Por lo tanto, ¡la verdad es una relación! A tal punto que cada uno de
nosotros la toma, la verdad, y la expresa a partir de sí mismo: de su
historia y cultura, de la situación en la que vive, etc. Esto no quiere
decir que la verdad es subjetiva y variable, ni mucho menos. Pero sí
significa que se nos da siempre y únicamente como un camino y una vida.
¿No lo dijo acaso el mismo Jesús: «Yo soy el camino, la verdad y la
vida»? En otras palabras, la verdad es en definitiva todo un uno con el
amor, requiere la humildad y la apertura para ser encontrada, acogida y
expresada. Por lo tanto, hay que entender bien las condiciones y,
quizás, para salir de los confines de una contraposición… absoluta,
replantear en profundidad el tema. Creo que esto es hoy una necesidad
imperiosa para entablar aquel diálogo pacífico y constructivo que
deseaba desde el comienzo de esta mi opinión.

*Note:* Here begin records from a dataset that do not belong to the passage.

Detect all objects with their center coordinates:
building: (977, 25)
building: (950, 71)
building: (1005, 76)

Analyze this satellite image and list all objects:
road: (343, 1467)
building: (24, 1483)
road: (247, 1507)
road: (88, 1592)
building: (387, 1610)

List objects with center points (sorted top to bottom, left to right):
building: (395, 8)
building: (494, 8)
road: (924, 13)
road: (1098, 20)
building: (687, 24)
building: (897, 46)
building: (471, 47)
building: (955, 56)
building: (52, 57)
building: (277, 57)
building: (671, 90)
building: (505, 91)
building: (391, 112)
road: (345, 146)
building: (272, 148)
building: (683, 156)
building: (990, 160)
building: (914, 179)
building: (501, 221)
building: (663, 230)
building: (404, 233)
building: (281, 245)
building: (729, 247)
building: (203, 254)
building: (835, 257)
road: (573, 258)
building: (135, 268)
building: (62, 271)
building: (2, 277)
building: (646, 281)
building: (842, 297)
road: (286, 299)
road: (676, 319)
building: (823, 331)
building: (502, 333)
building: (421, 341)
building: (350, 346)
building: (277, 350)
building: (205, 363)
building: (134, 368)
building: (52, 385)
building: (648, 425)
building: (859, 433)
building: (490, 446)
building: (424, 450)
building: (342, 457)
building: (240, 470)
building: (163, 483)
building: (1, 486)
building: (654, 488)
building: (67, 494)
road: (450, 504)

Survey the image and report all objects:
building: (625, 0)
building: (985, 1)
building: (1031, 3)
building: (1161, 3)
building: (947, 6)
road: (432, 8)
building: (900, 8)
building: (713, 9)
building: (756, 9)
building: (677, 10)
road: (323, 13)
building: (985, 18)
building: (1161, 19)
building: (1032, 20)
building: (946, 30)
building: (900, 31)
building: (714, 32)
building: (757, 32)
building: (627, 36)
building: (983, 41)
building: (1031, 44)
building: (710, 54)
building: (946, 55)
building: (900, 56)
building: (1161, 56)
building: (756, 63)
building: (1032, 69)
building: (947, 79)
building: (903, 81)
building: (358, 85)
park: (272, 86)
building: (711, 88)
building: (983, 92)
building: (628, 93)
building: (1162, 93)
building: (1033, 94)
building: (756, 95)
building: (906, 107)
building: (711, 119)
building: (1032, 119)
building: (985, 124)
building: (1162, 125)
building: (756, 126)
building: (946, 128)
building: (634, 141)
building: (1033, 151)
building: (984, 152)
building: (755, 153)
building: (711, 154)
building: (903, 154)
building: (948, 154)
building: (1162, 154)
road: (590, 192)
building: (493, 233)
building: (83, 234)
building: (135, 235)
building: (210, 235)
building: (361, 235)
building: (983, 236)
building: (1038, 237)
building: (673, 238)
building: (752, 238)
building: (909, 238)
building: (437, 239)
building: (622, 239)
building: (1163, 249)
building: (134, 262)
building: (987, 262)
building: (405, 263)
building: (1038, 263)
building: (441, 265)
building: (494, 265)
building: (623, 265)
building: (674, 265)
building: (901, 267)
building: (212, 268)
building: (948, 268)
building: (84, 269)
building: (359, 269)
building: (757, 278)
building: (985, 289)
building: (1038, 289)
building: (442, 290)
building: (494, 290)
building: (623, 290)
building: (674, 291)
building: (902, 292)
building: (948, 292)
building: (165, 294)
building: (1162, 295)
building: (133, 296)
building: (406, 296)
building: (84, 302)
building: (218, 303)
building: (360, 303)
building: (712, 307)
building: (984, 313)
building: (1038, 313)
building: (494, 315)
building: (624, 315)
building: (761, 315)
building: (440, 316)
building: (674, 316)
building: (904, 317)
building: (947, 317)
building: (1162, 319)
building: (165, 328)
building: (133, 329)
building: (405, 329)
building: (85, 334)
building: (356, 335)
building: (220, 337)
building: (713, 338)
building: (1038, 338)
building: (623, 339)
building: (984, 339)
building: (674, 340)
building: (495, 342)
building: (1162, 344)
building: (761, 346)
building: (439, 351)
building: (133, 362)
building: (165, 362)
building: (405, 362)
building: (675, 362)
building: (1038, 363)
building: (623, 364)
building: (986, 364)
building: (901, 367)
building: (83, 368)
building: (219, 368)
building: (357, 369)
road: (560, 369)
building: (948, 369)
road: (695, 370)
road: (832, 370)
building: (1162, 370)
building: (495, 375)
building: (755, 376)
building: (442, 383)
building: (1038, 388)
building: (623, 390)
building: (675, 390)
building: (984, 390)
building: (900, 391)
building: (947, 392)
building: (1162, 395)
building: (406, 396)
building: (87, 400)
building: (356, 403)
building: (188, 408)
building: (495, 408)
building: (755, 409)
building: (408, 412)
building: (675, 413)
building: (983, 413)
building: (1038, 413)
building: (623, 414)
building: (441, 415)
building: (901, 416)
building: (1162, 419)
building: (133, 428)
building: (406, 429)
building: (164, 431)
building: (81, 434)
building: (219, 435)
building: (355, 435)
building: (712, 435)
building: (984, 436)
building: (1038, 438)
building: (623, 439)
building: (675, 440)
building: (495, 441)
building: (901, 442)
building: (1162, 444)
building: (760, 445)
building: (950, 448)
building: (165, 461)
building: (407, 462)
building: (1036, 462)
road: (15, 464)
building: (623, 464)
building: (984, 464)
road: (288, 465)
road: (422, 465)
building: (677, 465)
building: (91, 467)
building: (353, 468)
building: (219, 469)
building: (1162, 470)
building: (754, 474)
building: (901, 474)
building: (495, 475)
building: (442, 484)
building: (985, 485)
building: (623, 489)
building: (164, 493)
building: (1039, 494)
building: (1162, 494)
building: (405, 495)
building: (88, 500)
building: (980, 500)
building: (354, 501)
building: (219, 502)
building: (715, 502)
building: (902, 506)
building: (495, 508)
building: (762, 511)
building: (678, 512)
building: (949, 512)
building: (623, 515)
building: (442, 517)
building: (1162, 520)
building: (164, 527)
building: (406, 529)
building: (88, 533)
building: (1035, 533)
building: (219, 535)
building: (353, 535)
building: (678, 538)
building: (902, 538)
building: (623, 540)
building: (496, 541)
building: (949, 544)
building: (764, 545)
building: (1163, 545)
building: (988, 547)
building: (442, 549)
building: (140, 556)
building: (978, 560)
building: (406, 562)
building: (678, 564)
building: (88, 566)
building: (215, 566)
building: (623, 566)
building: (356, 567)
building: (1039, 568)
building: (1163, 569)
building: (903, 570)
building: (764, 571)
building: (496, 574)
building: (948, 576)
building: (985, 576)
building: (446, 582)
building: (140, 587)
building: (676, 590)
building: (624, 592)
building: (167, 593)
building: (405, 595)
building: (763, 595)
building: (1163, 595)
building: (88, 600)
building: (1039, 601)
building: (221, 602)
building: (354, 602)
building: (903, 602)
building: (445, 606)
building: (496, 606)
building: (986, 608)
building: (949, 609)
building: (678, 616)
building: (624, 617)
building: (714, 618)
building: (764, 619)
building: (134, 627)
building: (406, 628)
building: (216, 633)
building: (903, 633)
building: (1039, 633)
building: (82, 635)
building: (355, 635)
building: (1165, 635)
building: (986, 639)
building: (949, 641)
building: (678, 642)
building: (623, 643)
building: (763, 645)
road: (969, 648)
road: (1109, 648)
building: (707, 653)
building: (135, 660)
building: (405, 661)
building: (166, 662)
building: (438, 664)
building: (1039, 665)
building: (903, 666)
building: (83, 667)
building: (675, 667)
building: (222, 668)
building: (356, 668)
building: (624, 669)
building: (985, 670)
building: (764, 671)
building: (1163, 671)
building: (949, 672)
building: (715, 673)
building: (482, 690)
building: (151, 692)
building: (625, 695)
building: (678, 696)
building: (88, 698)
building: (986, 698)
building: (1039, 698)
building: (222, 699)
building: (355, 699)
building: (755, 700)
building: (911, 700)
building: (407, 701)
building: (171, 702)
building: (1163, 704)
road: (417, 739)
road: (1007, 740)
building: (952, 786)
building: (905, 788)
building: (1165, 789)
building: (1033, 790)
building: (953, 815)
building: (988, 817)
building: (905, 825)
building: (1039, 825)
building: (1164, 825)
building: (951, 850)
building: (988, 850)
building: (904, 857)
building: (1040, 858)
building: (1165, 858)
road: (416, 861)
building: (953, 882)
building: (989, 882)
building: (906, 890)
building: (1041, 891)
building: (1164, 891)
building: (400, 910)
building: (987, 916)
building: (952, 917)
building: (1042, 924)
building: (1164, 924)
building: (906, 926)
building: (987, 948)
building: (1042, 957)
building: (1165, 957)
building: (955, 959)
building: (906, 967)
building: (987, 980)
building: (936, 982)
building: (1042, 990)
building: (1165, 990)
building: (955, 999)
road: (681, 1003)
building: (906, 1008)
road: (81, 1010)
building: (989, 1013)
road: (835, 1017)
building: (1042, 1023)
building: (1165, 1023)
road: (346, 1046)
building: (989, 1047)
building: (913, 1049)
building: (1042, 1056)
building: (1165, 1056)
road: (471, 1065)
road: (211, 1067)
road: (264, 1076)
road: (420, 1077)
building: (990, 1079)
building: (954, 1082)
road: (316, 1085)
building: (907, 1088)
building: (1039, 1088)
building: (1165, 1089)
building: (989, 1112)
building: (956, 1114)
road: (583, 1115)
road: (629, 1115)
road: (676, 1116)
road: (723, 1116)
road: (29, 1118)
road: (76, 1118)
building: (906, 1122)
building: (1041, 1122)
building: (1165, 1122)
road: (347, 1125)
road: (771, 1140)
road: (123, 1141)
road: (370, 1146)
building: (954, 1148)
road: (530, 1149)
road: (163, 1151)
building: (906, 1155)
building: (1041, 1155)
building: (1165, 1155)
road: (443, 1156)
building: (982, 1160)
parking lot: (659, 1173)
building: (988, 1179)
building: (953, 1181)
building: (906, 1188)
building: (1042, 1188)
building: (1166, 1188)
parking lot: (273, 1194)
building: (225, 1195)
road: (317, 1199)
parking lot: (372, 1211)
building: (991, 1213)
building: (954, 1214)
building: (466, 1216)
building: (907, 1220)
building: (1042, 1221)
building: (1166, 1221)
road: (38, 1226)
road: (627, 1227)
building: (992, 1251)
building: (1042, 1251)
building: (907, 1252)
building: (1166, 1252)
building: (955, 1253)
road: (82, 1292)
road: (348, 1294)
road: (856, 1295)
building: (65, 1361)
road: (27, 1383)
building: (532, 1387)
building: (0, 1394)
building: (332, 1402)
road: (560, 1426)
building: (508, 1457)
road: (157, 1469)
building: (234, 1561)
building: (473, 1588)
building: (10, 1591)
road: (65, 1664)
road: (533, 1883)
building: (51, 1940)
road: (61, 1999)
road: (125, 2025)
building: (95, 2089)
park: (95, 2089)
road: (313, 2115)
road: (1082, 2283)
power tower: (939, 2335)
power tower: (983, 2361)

En la última pregunta me interroga si, con la desaparición del hombre
sobre la tierra, desaparecerá también el pensamiento capaz de pensar en
Dios. Es verdad, la grandeza del hombre está en ser capaz de pensar en
Dios. Y por lo tanto, en el poder vivir una relación consciente y
responsable con Él.
Pero la relación es entre dos realidades. Dios –este es mi
pensamiento y esta es mi experiencia, ¡y cuántos, ayer y hoy lo
comparten!–, no es una idea, aunque sea un alto fruto del resultado del
pensamiento del hombre. Dios es una realidad con la «R» mayúscula. Jesús
lo revela –y tiene una relación viva con Él–, como un Padre de infinita
bondad y misericordia. Dios no depende, por lo tanto, de nuestra forma
de pensar. Y de otro lado, mismo cuanto terminará la vida del hombre
sobre la tierra – y para la fe cristiana de todos modos, este mundo así
como lo conocemos está destinado a tener un fin– el hombre no acabará de
existir, y en una manera que nosotros no sabemos, tampoco el universo
que fue creado con él. La Escritura habla de «cielos nuevos y tierra
nueva» y afirma que, al final, en el dónde y en el cuándo, que está más
allá de nosotros, pero hacia el cual, en la fe tendemos con deseo y
espera, Dios será «todo en todos».
Estimado doctor Scalfari, concluyo así mis reflexiones, suscitadas
por lo que ha querido decirme y preguntarme. Acójalas como una respuesta
tentativa y provisional, pero sincera y confiada, con la invitación que
le hice de andar una parte del camino juntos. La Iglesia, créame, a
pesar de todos los retrasos, infidelidades, errores y pecados que haya
cometido y todavía pueda cometer en los que la componen, no tiene otro
sentido ni propósito que no sea vivir y dar testimonio de Jesús: Él que
fue enviado por el Abbà «para anunciar a los pobres la Buena Nueva, me
ha enviado a proclamar la liberación a los cautivos y la vista a los
ciegos, para dar la libertad a los oprimidos y proclamar un año de
gracia del Señor» (Lc. 4, 18-19).
Con fraternal cercanía,
Francesco
Traducido del original italiano por José Antonio Varela V.